Thread: Cartesian Polar Integral Converstion

PLZ HELP! appreciations

change the cartesian integral into polar integral then evaluate the polar integral
0<y<6 0<x<y xdxdy

I don't see any reason to change this integral to a polar integral...

I agree with Prove It.

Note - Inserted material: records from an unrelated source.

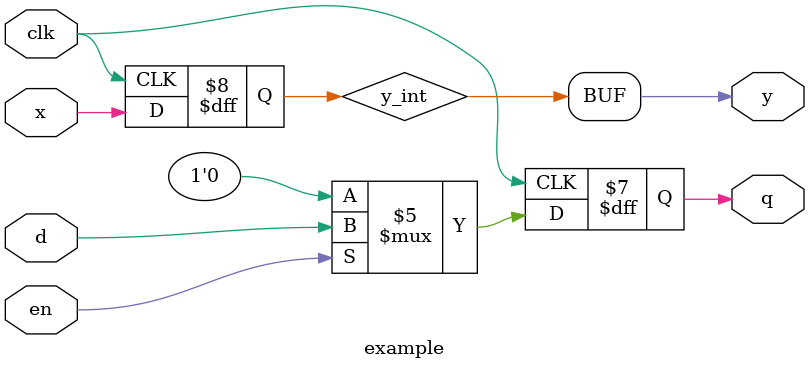
<source format=sv>
module example #()
   (
    input  clk,
    input  en,
    input  d,
    output logic q,
    input  x,
    output y
   );
   
   logic   y_int;
   
   always_ff @(posedge clk)
   begin
      y_int <= x;
   end
   
   assign y = y_int;

   always_comb
   begin
      
   end

/*
   always_ff @(posedge clk)
   begin
      if (en)
      begin
         q <= d;
      end
   end
*/

   always_ff @(posedge clk)
     if (en) q <= d;
     else
     begin
        q <= 1'b0;
     end

endmodule
  
  


</source>
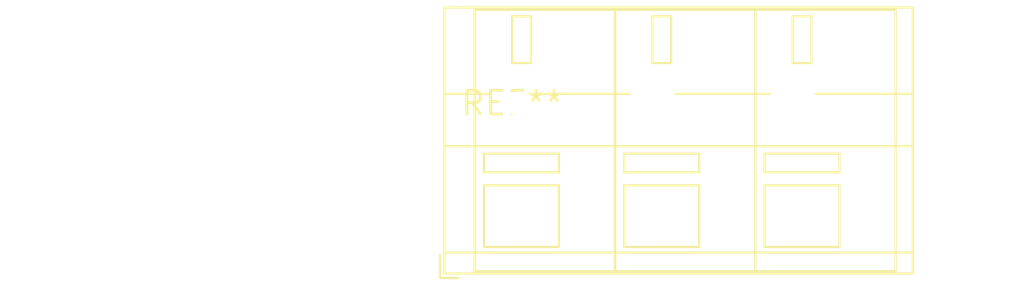
<source format=kicad_pcb>
(kicad_pcb (version 20240108) (generator pcbnew)

  (general
    (thickness 1.6)
  )

  (paper "A4")
  (layers
    (0 "F.Cu" signal)
    (31 "B.Cu" signal)
    (32 "B.Adhes" user "B.Adhesive")
    (33 "F.Adhes" user "F.Adhesive")
    (34 "B.Paste" user)
    (35 "F.Paste" user)
    (36 "B.SilkS" user "B.Silkscreen")
    (37 "F.SilkS" user "F.Silkscreen")
    (38 "B.Mask" user)
    (39 "F.Mask" user)
    (40 "Dwgs.User" user "User.Drawings")
    (41 "Cmts.User" user "User.Comments")
    (42 "Eco1.User" user "User.Eco1")
    (43 "Eco2.User" user "User.Eco2")
    (44 "Edge.Cuts" user)
    (45 "Margin" user)
    (46 "B.CrtYd" user "B.Courtyard")
    (47 "F.CrtYd" user "F.Courtyard")
    (48 "B.Fab" user)
    (49 "F.Fab" user)
    (50 "User.1" user)
    (51 "User.2" user)
    (52 "User.3" user)
    (53 "User.4" user)
    (54 "User.5" user)
    (55 "User.6" user)
    (56 "User.7" user)
    (57 "User.8" user)
    (58 "User.9" user)
  )

  (setup
    (pad_to_mask_clearance 0)
    (pcbplotparams
      (layerselection 0x00010fc_ffffffff)
      (plot_on_all_layers_selection 0x0000000_00000000)
      (disableapertmacros false)
      (usegerberextensions false)
      (usegerberattributes false)
      (usegerberadvancedattributes false)
      (creategerberjobfile false)
      (dashed_line_dash_ratio 12.000000)
      (dashed_line_gap_ratio 3.000000)
      (svgprecision 4)
      (plotframeref false)
      (viasonmask false)
      (mode 1)
      (useauxorigin false)
      (hpglpennumber 1)
      (hpglpenspeed 20)
      (hpglpendiameter 15.000000)
      (dxfpolygonmode false)
      (dxfimperialunits false)
      (dxfusepcbnewfont false)
      (psnegative false)
      (psa4output false)
      (plotreference false)
      (plotvalue false)
      (plotinvisibletext false)
      (sketchpadsonfab false)
      (subtractmaskfromsilk false)
      (outputformat 1)
      (mirror false)
      (drillshape 1)
      (scaleselection 1)
      (outputdirectory "")
    )
  )

  (net 0 "")

  (footprint "TerminalBlock_WAGO_236-203_1x03_P7.50mm_45Degree" (layer "F.Cu") (at 0 0))

)

</source>
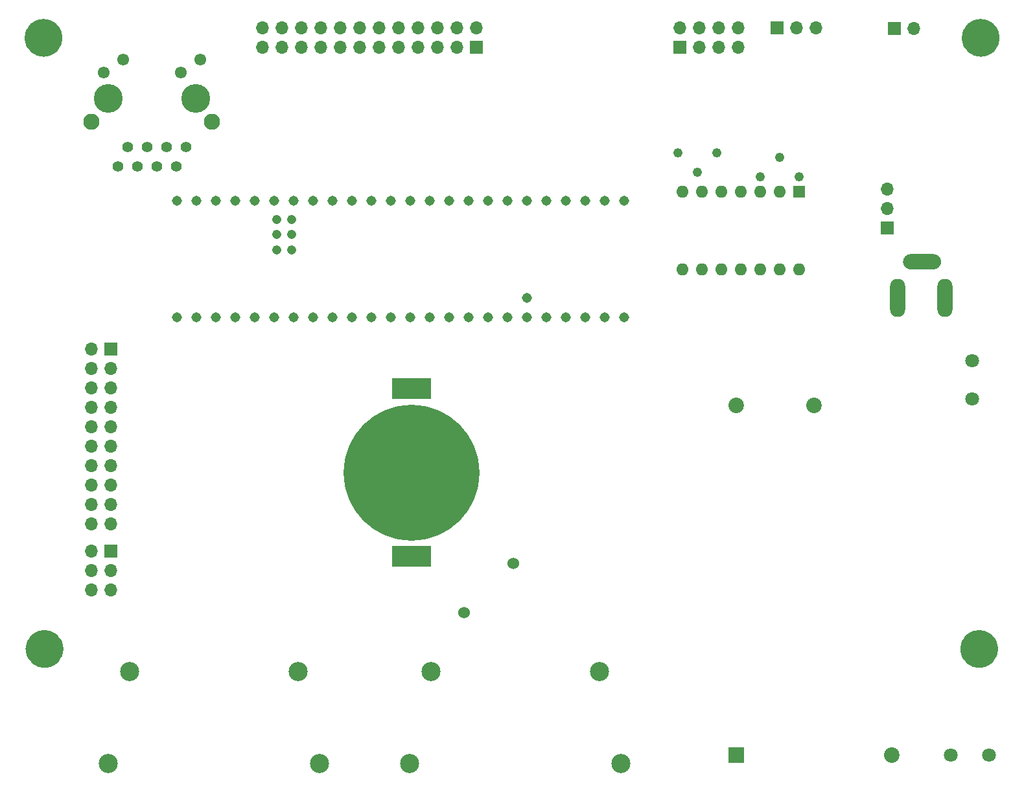
<source format=gbs>
%TF.GenerationSoftware,KiCad,Pcbnew,(5.1.8)-1*%
%TF.CreationDate,2022-02-24T01:16:36-05:00*%
%TF.ProjectId,OCE_L,4f43455f-4c2e-46b6-9963-61645f706362,rev?*%
%TF.SameCoordinates,Original*%
%TF.FileFunction,Soldermask,Bot*%
%TF.FilePolarity,Negative*%
%FSLAX46Y46*%
G04 Gerber Fmt 4.6, Leading zero omitted, Abs format (unit mm)*
G04 Created by KiCad (PCBNEW (5.1.8)-1) date 2022-02-24 01:16:36*
%MOMM*%
%LPD*%
G01*
G04 APERTURE LIST*
%ADD10C,3.000000*%
%ADD11C,1.308000*%
%ADD12C,1.208000*%
%ADD13O,2.000000X5.000000*%
%ADD14O,1.700000X1.700000*%
%ADD15R,1.700000X1.700000*%
%ADD16C,1.397000*%
%ADD17C,1.549400*%
%ADD18C,3.759200*%
%ADD19C,2.108200*%
%ADD20O,1.600000X1.600000*%
%ADD21R,1.600000X1.600000*%
%ADD22C,1.219200*%
%ADD23C,17.780001*%
%ADD24R,5.080000X2.794000*%
%ADD25C,1.803400*%
%ADD26C,2.500000*%
%ADD27C,2.030000*%
%ADD28R,2.030000X2.030000*%
%ADD29C,1.524000*%
G04 APERTURE END LIST*
D10*
X34972000Y-42100000D02*
G75*
G03*
X34972000Y-42100000I-1000000J0D01*
G01*
X157400000Y-42100000D02*
G75*
G03*
X157400000Y-42100000I-1000000J0D01*
G01*
X157200000Y-122000000D02*
G75*
G03*
X157200000Y-122000000I-1000000J0D01*
G01*
X35100000Y-122000000D02*
G75*
G03*
X35100000Y-122000000I-1000000J0D01*
G01*
D11*
%TO.C,IC1*%
X51435000Y-78613000D03*
X53975000Y-78613000D03*
X97155000Y-76073000D03*
X86995000Y-63373000D03*
D12*
X66405000Y-65823000D03*
X64405000Y-65823000D03*
X66405000Y-67823000D03*
X66405000Y-69823000D03*
X64405000Y-67823000D03*
X64405000Y-69823000D03*
D11*
X56515000Y-78613000D03*
X59055000Y-78613000D03*
X61595000Y-78613000D03*
X64135000Y-78613000D03*
X66675000Y-78613000D03*
X69215000Y-78613000D03*
X71755000Y-78613000D03*
X74295000Y-78613000D03*
X76835000Y-78613000D03*
X79375000Y-78613000D03*
X81915000Y-78613000D03*
X84455000Y-78613000D03*
X86995000Y-78613000D03*
X84455000Y-63373000D03*
X81915000Y-63373000D03*
X79375000Y-63373000D03*
X76835000Y-63373000D03*
X74295000Y-63373000D03*
X71755000Y-63373000D03*
X69215000Y-63373000D03*
X66675000Y-63373000D03*
X64135000Y-63373000D03*
X61595000Y-63373000D03*
X59055000Y-63373000D03*
X56515000Y-63373000D03*
X53975000Y-63373000D03*
X51435000Y-63373000D03*
X89535000Y-78613000D03*
X92075000Y-78613000D03*
X94615000Y-78613000D03*
X97155000Y-78613000D03*
X99695000Y-78613000D03*
X102235000Y-78613000D03*
X104775000Y-78613000D03*
X107315000Y-78613000D03*
X109855000Y-78613000D03*
X109855000Y-63373000D03*
X107315000Y-63373000D03*
X104775000Y-63373000D03*
X102235000Y-63373000D03*
X99695000Y-63373000D03*
X97155000Y-63373000D03*
X94615000Y-63373000D03*
X92075000Y-63373000D03*
X89535000Y-63373000D03*
%TD*%
D13*
%TO.C,J2*%
X145542000Y-76073000D03*
X151742000Y-76073000D03*
G36*
G01*
X150242000Y-72373000D02*
X147242000Y-72373000D01*
G75*
G02*
X146242000Y-71373000I0J1000000D01*
G01*
X146242000Y-71373000D01*
G75*
G02*
X147242000Y-70373000I1000000J0D01*
G01*
X150242000Y-70373000D01*
G75*
G02*
X151242000Y-71373000I0J-1000000D01*
G01*
X151242000Y-71373000D01*
G75*
G02*
X150242000Y-72373000I-1000000J0D01*
G01*
G37*
%TD*%
D14*
%TO.C,J6*%
X134874000Y-40767000D03*
X132334000Y-40767000D03*
D15*
X129794000Y-40767000D03*
%TD*%
D14*
%TO.C,J4*%
X62611000Y-40767000D03*
X62611000Y-43307000D03*
X65151000Y-40767000D03*
X65151000Y-43307000D03*
X67691000Y-40767000D03*
X67691000Y-43307000D03*
X70231000Y-40767000D03*
X70231000Y-43307000D03*
X72771000Y-40767000D03*
X72771000Y-43307000D03*
X75311000Y-40767000D03*
X75311000Y-43307000D03*
X77851000Y-40767000D03*
X77851000Y-43307000D03*
X80391000Y-40767000D03*
X80391000Y-43307000D03*
X82931000Y-40767000D03*
X82931000Y-43307000D03*
X85471000Y-40767000D03*
X85471000Y-43307000D03*
X88011000Y-40767000D03*
X88011000Y-43307000D03*
X90551000Y-40767000D03*
D15*
X90551000Y-43307000D03*
%TD*%
D14*
%TO.C,J3*%
X124714000Y-40767000D03*
X122174000Y-40767000D03*
X119634000Y-40767000D03*
X117094000Y-40767000D03*
X124714000Y-43307000D03*
X122174000Y-43307000D03*
X119634000Y-43307000D03*
D15*
X117094000Y-43307000D03*
%TD*%
D16*
%TO.C,J9*%
X51308000Y-58908010D03*
X48768000Y-58908010D03*
X46228000Y-58908010D03*
X43688000Y-58908010D03*
X52578000Y-56368010D03*
X50038000Y-56368010D03*
X47498000Y-56368010D03*
X44958000Y-56368010D03*
D17*
X54458000Y-44918010D03*
X51918000Y-46638010D03*
X44348000Y-44938010D03*
X41808000Y-46638010D03*
D18*
X53848000Y-49998010D03*
X42418000Y-49998010D03*
D19*
X56007998Y-53048010D03*
X40258002Y-53048010D03*
%TD*%
D20*
%TO.C,U3*%
X132715000Y-72390000D03*
X117475000Y-62230000D03*
X130175000Y-72390000D03*
X120015000Y-62230000D03*
X127635000Y-72390000D03*
X122555000Y-62230000D03*
X125095000Y-72390000D03*
X125095000Y-62230000D03*
X122555000Y-72390000D03*
X127635000Y-62230000D03*
X120015000Y-72390000D03*
X130175000Y-62230000D03*
X117475000Y-72390000D03*
D21*
X132715000Y-62230000D03*
%TD*%
D22*
%TO.C,RV1*%
X127635000Y-60299600D03*
X130175000Y-57759600D03*
X132715000Y-60299600D03*
%TD*%
%TO.C,RV2*%
X121920000Y-57150000D03*
X119380000Y-59690000D03*
X116840000Y-57150000D03*
%TD*%
D14*
%TO.C,J5*%
X40259000Y-105664000D03*
X42799000Y-105664000D03*
X40259000Y-103124000D03*
X42799000Y-103124000D03*
X40259000Y-100584000D03*
X42799000Y-100584000D03*
X40259000Y-98044000D03*
X42799000Y-98044000D03*
X40259000Y-95504000D03*
X42799000Y-95504000D03*
X40259000Y-92964000D03*
X42799000Y-92964000D03*
X40259000Y-90424000D03*
X42799000Y-90424000D03*
X40259000Y-87884000D03*
X42799000Y-87884000D03*
X40259000Y-85344000D03*
X42799000Y-85344000D03*
X40259000Y-82804000D03*
D15*
X42799000Y-82804000D03*
%TD*%
D14*
%TO.C,J10*%
X40259000Y-114300000D03*
X42799000Y-114300000D03*
X40259000Y-111760000D03*
X42799000Y-111760000D03*
X40259000Y-109220000D03*
D15*
X42799000Y-109220000D03*
%TD*%
D14*
%TO.C,J11*%
X147675600Y-40894000D03*
D15*
X145135600Y-40894000D03*
%TD*%
D23*
%TO.C,B1*%
X82043001Y-98933000D03*
D24*
X82043001Y-87948000D03*
X82043001Y-109918000D03*
%TD*%
D25*
%TO.C,J1*%
X155321000Y-84281000D03*
X155321000Y-89281000D03*
%TD*%
D15*
%TO.C,J7*%
X144208500Y-66929000D03*
D14*
X144208500Y-64389000D03*
X144208500Y-61849000D03*
%TD*%
D26*
%TO.C,K1*%
X84588000Y-124982200D03*
X106588000Y-124982200D03*
X81788000Y-136982200D03*
X109388000Y-136982200D03*
%TD*%
%TO.C,K2*%
X70002400Y-136956800D03*
X42402400Y-136956800D03*
X67202400Y-124956800D03*
X45202400Y-124956800D03*
%TD*%
D27*
%TO.C,PS1*%
X124460000Y-90170000D03*
X134620000Y-90170000D03*
X144780000Y-135890000D03*
D28*
X124460000Y-135890000D03*
%TD*%
D25*
%TO.C,J8*%
X152480000Y-135890000D03*
X157480000Y-135890000D03*
%TD*%
D29*
%TO.C,U10*%
X95375800Y-110820200D03*
X88915800Y-117280200D03*
%TD*%
M02*

</source>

But if this is just your professor being annoying and wants you to use Polar coordinates even when it is unnecessary, you can recall that for Polar coordinates

$\displaystyle x \mapsto r \cos \theta$

$\displaystyle y \mapsto r \sin \theta$

and

$\displaystyle dx~dy \mapsto r ~dr~d \theta$

Hopefully you can use this to figure it out.

it is required bythe book ..........i wouldnt want to change it ether if i wasnt required to

can u atleast show me the bounds of integrations pleasae? i was wondering if i can have 0<r<root72 sinthata or 0<r<rsin thata

Hopefully you can see that $\displaystyle \frac {\pi}4 \le \theta \le \frac {\pi}2$

Now, you know that $\displaystyle 0 < y < 6$

Switch to polar:

$\displaystyle 0 < r \sin \theta < 6$

which means

$\displaystyle 0 < r < 6 \csc \theta$

Originally Posted by jhevon

hopefully you can see that $\displaystyle \frac {\pi}4 \le \theta \le \frac {\pi}2$

now, you know that $\displaystyle 0 < y < 6$

switch to polar:

$\displaystyle 0 < r \sin \theta < 6$

which means

$\displaystyle 0 < r < 6 \csc \theta$

thank you!